Cette rebuffade n'entama pas la bonhomie du duc. Mme du Barry comme lui applaudirent à la convocation des états généraux, convaincus que la monarchie devait prendre en compte les exigences des temps nouveaux. Et les premières manifestations de violence qui suivirent la prise de la Bastille ne désarmèrent pas son optimisme.

Il fallait se résigner à supporter de bon cœur « trois ou quatre personnes qui troublent la tranquillité qui règne dans tous ces alentours », écrivait-il de Brissac le 25 août 1789, parce que « la liberté est si précieuse qu'il faut bien l'accepter »102 . Et quatre jours après, en réponse à une lettre « philosophique et savante » de la comtesse, il reconnaissait que les états généraux n'allaient pas assez vite « sur les vrais points principaux qu'attend toute la France », mais se déclarait convaincu que les nobles étaient prêts à accepter les sacrifices – à commencer par le vote à la majorité par tête et non par ordre – qui leur étaient demandés : « La nation doit être contente et tranquille sur leur compte car on les a trouvés partout et sans armes et sans défense103 . »
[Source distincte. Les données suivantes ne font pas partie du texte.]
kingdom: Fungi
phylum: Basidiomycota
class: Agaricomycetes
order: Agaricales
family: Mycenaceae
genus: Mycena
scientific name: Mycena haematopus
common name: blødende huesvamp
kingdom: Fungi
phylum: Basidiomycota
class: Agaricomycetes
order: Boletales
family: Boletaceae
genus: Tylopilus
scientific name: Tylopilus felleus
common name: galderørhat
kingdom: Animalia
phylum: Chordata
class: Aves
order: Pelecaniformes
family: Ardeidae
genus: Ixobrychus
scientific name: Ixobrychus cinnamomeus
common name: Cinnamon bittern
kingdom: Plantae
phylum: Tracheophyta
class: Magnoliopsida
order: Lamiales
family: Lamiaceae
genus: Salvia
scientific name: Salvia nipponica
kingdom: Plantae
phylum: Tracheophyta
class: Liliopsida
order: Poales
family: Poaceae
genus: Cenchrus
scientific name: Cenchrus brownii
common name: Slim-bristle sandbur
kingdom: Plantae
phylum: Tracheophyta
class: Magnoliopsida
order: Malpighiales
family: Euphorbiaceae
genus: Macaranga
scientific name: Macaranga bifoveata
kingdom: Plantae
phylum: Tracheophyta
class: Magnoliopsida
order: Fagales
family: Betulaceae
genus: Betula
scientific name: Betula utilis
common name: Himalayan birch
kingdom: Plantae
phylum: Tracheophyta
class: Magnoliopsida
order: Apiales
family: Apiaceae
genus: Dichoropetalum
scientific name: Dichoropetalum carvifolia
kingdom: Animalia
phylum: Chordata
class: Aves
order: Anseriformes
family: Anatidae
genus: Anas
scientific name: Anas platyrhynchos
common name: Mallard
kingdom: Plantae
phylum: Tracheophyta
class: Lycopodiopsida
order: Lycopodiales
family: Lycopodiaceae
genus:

Le duc ne se trompait pas : la longue guerre d'usure par laquelle la noblesse et le clergé avaient défendu leurs privilèges, en sabotant systématiquement les réformes qui semblaient les menacer, ne donnerait pas lieu à une nouvelle Fronde armée. Mais il ne prévoyait pas que la violence viendrait d'en bas et qu'impuissante devant la furie jacobine, la plus ancienne et courageuse noblesse d'Europe échouerait à se défendre. « L'éducation toute puissante, a soutenu Hippolyte Taine, avait réprimé, adouci, exténué l'instinct lui-même. Devant la mort présente ils n'ont pas le soubresaut du sang et de la colère […] Jamais on ne verra un gentilhomme arrêté chez lui casser la tête du Jacobin qui l'arrête. Ils se laisseront prendre, ils iront docilement ; faire du tapage serait une marque de mauvais goût, et, avant tout, il s'agit pour eux de rester ce qu'ils sont, gens de bonne compagnie104 . » Ce ne fut pas le cas du duc de Brissac qui, l'heure venue, vendit chèrement sa vie.